Price Oscillator
Type
Oscillator
Short introduction
The price oscillator is not an independent indicator, but the difference between two indicators, usually two GDs.
Statement
By forming the difference, the indicator values fluctuate openly upwards and downwards around the zero line. A signal is generated by crossing the zero line.
In the calculation, the longer, "slower" GD is generally subtracted from the shorter, "faster" GD.
Formula/calculation
Price Oscillator =MAx -MAy
where:
MAx = Moving Average, shorter period
MAy = Moving Average, longer period
Interpretation
Since the indicator is usually formed on the basis of two GDs, we will also limit our interpretation to this case.

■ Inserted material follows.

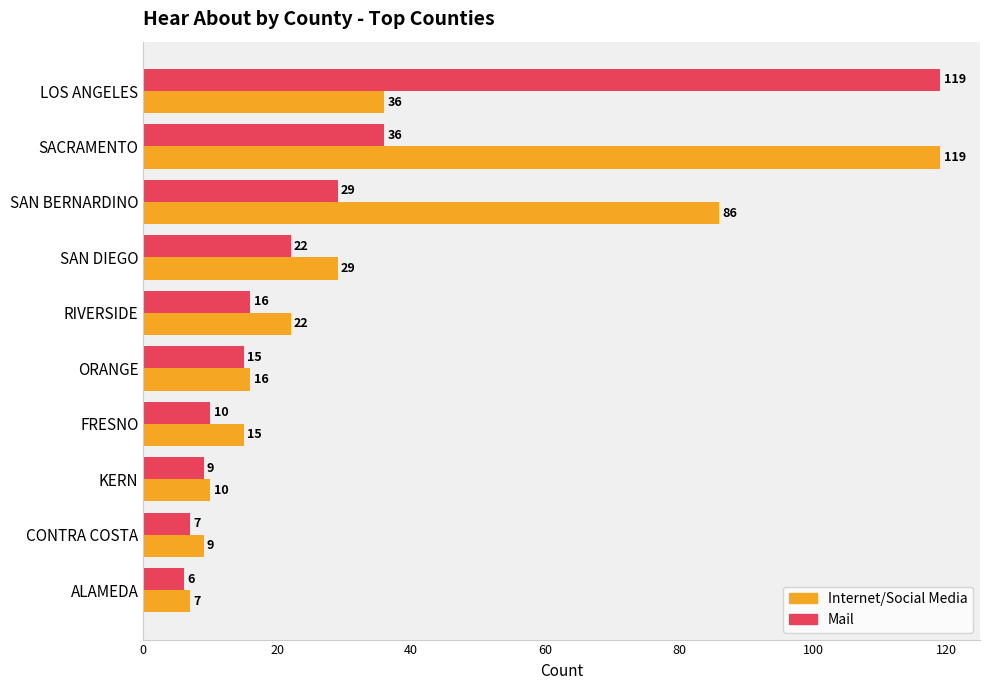

The Mail series shows 119 at LOS ANGELES. True or false?

True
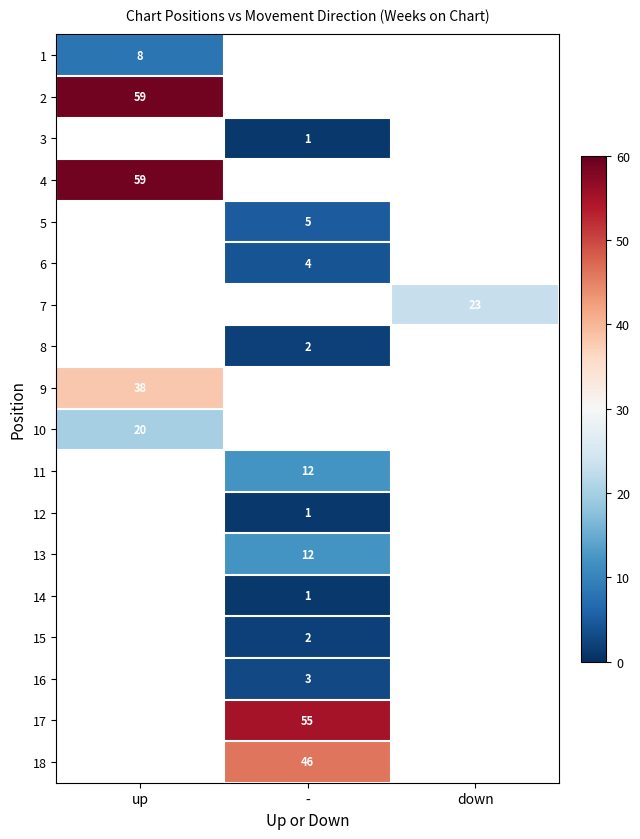

Count the number of categories in the chart.

3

A value above the zero line indicates that the shorter GD is above the longer GD and that an upward trend is therefore prevailing in the base stock. Conversely, a value below the zero line indicates that the shorter GD is below the longer one and that a downward trend is therefore prevailing in the base stock. A signal is therefore given when the indicator crosses the zero line. A cut from bottom to top results in a buy, a cut from top to bottom results in a sell.
Another option is to create trend lines on the price oscillator itself and monitor them for breakthroughs. This means you receive the corresponding signals a little earlier.
Default setting
- None, depends on the period analyzed, similar to pure GDs
Basic trading systems
- Price Oscillator
In the basic trading system, the default setting for the short (linear) GD is 25 and for the long (linear) GD 65. It provides buy signals when the indicator breaks through the zero line from bottom to top, and sell signals when it breaks through the zero line to the bottom.